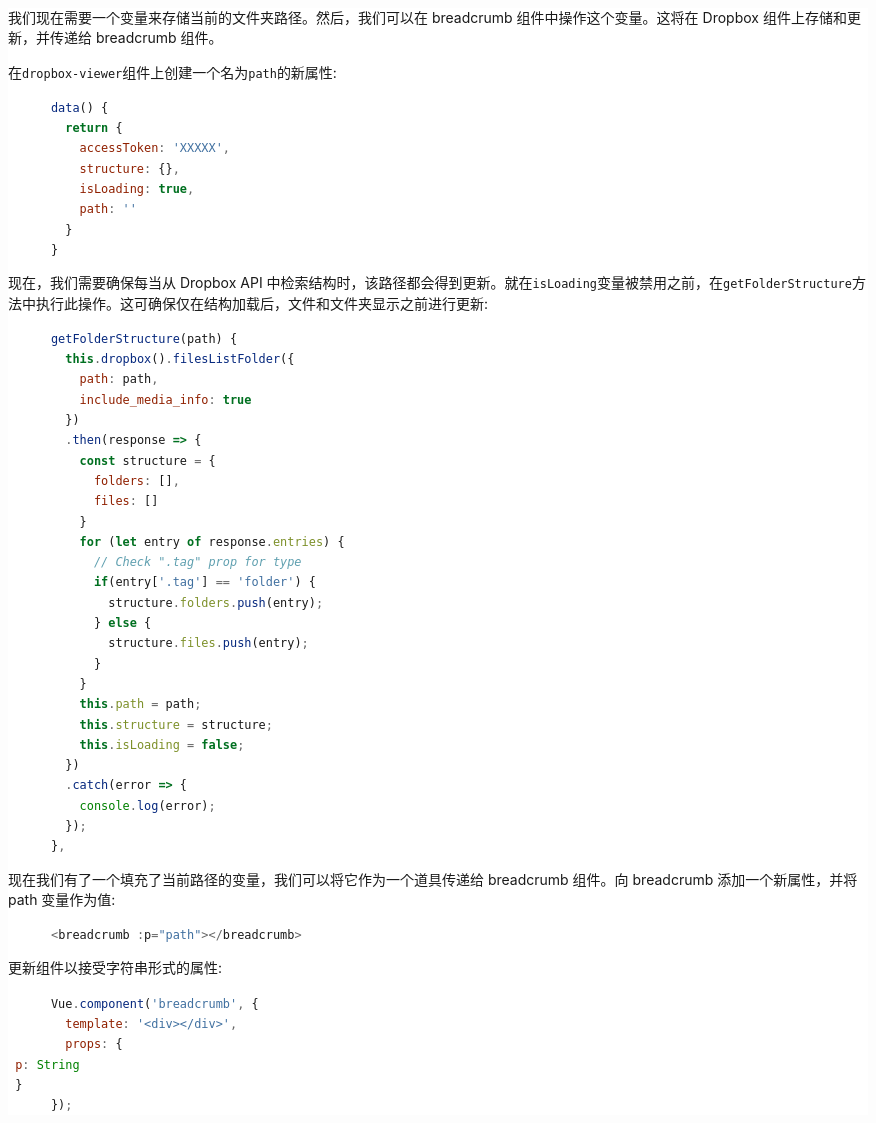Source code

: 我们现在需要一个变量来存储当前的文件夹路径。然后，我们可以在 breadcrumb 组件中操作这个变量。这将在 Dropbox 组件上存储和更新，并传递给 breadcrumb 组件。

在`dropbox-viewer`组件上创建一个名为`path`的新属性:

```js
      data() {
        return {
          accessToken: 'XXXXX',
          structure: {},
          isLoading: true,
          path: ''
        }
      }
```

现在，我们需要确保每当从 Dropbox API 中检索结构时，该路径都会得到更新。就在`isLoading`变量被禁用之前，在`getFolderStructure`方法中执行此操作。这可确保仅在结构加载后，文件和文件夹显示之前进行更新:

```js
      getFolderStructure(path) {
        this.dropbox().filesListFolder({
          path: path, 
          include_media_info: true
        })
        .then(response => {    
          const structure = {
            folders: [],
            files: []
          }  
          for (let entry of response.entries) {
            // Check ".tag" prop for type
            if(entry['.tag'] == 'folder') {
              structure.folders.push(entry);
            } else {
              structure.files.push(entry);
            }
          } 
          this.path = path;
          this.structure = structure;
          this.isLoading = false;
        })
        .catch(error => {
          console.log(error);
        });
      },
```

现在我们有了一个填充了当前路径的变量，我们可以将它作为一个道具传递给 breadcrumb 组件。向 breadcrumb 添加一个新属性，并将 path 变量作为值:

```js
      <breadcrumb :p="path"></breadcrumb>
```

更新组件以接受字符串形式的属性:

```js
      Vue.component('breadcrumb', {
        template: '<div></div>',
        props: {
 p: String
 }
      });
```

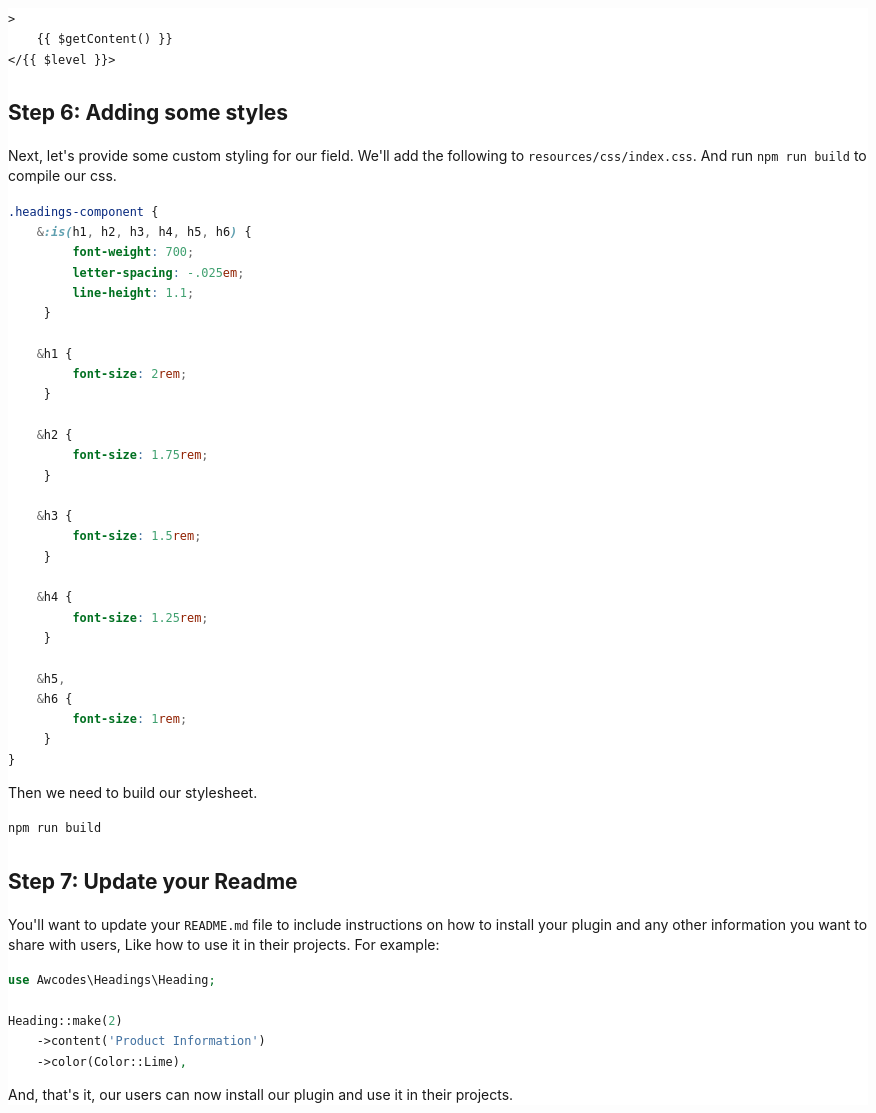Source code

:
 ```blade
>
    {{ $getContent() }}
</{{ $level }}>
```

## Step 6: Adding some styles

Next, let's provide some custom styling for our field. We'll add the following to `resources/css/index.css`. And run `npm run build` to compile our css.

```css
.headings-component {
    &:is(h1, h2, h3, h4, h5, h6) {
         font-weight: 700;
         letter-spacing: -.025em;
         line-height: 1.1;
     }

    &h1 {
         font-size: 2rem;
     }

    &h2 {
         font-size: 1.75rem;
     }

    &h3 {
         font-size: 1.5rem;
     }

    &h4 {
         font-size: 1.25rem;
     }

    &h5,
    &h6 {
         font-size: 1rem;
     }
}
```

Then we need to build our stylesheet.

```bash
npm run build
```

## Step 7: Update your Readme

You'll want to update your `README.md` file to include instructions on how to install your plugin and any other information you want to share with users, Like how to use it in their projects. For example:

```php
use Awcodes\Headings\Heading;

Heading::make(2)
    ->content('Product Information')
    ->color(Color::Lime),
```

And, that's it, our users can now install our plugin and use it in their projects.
::::
Each line of the listing that contains the word "projects" must be copied.

Written solution:
You'll want to update your `README.md` file to include instructions on how to install your plugin and any other information you want to share with users, Like how to use it in their projects. For example:
And, that's it, our users can now install our plugin and use it in their projects.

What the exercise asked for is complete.